I am a part of a Bible Study group that now meets on Zoom. This last week, one of the members in my group mentioned that he had never heard a sermon on racism. Of course, we had been talking about the events that surrounded the murder of George Floyd.
It seems to me, that conservative Christians do hear sermons about abortions, and liberal Christians hear sermons about racism and human rights. Why is that?
A part of the answer lies in the history of the evangelical Christian movement. Evangelicals are still in reaction to the errors of Liberal Christianity by avoiding those subject matters that tend to be the focal point of the liberal agenda.
It was 1947 when Carl F. H. Henry published “The Uneasy Conscience of Modern Fundamentalism.” To understand the term “Fundamentalism” in the context of 1947, we must think of it as those Christians who held the Inerrancy of Scripture, the uniqueness of Christ as both fully God and man, the penal substitutionary death of Jesus, the assurance of the visible return of Jesus to judge the living and the dead, and so forth. These were the very doctrines that the liberal movement had sought to undo.
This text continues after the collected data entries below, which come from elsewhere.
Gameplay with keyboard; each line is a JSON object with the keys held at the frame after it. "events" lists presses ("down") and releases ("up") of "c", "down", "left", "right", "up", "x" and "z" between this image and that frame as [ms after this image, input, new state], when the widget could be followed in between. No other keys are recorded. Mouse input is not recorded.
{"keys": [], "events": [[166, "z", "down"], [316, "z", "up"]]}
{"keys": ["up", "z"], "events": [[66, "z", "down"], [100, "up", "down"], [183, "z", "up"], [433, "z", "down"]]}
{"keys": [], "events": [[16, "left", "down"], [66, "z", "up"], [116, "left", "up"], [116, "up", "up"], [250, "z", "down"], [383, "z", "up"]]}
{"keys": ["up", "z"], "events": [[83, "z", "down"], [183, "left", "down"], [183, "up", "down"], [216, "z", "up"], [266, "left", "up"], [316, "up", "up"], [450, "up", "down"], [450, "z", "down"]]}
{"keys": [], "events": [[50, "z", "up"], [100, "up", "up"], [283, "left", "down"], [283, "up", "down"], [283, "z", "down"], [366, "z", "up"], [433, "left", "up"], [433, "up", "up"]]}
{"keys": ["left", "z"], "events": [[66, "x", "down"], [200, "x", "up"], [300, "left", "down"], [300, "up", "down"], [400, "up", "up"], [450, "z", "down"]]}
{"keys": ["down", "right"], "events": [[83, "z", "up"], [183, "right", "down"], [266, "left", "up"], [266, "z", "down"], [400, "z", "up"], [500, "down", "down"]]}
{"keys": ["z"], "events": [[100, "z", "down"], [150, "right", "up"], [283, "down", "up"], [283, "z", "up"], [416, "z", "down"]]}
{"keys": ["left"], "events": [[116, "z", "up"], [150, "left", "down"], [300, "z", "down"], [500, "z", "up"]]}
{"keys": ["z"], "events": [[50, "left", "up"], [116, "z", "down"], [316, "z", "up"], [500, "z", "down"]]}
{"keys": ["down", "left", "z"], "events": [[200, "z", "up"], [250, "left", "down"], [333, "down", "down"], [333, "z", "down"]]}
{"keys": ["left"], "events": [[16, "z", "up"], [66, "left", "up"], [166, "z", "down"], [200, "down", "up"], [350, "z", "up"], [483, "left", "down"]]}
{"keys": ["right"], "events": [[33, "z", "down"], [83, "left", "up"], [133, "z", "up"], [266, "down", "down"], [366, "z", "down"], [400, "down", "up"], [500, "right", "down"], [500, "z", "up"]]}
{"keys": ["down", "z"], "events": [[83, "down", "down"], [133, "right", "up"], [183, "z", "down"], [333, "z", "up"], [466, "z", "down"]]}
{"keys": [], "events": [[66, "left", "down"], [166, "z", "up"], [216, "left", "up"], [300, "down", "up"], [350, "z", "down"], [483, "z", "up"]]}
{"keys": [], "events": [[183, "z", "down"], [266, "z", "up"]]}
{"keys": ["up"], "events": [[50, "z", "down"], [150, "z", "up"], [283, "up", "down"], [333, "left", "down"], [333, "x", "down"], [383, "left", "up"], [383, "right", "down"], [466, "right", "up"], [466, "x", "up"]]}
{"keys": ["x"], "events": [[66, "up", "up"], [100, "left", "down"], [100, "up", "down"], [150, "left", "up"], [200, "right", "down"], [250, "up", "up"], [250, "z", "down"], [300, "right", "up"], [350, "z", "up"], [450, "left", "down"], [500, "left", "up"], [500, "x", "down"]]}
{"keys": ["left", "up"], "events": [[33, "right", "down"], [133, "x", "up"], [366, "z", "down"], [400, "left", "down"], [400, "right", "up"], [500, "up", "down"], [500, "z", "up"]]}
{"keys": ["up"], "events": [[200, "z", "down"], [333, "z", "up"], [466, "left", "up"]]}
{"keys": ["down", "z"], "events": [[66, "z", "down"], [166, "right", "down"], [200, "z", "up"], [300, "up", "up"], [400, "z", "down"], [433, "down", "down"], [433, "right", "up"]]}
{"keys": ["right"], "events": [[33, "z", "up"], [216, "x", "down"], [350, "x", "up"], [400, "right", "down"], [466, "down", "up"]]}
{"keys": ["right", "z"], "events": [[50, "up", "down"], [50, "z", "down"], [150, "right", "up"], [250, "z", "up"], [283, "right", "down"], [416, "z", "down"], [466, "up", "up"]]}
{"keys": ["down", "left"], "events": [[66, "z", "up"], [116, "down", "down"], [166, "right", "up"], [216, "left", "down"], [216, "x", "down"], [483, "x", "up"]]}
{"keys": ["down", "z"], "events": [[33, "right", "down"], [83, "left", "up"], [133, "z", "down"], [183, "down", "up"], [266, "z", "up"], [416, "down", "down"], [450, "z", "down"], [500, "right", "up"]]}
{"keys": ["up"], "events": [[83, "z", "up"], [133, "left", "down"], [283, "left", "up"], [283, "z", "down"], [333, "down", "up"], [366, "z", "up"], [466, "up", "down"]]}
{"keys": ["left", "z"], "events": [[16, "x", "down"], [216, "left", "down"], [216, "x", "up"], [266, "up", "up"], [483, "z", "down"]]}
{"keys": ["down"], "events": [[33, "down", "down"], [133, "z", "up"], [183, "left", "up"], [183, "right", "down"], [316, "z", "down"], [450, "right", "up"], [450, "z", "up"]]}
But Carl F. H. Henry saw a problem. He thought that, unwittingly, conservative Christians were abandoning the Bible because of their reaction to liberalism. But in so doing, Conservative Christians have stayed away from a number of themes that are found in the Bible. Conservative Christians were right to criticize liberals for their emphasis on the need for structural changes in society without insisting on the need for personal repentance and the work of regeneration. But they were wrong in that, in order to keep from the errors of liberalism, they ceased working for structural change in the wider culture.
The Bible has a great deal to say about racism. For one, we are told that all human beings are created in God’s image, and therefore have equal value and worth. In Ephesians 2, Paul mentions that the dividing wall of hostility has been broken down between Jew and Gentile. The revelation that God has opened a wide-open door for the Gentiles forces the church to embrace the idea of a multi-ethnic, multi-racial community of God’s people. Once this is embraced, any structural systems in society that lessen the value of some, based upon race, must be thought of as a profound evil. In the end, Jesus Himself insists that His church will be made up of every people, race, and tongue.
And that brings me back to the curious comment of one member of my Bible Study. He had never heard a sermon on racism. Evangelicalism has become defined by its insistence on a personal relationship with Jesus. That is good. But it is impossible not to draw out the Biblical implications of this fact.
It seems to me, that Evangelical Christians, if they are truly evangelical at all, ought to be on the front line and calling for structural changes, that bring an end to systemic racism. Why have we been largely silent? If Carl F. H. Henry said our conscience was uneasy in 1947, I would contend it still is.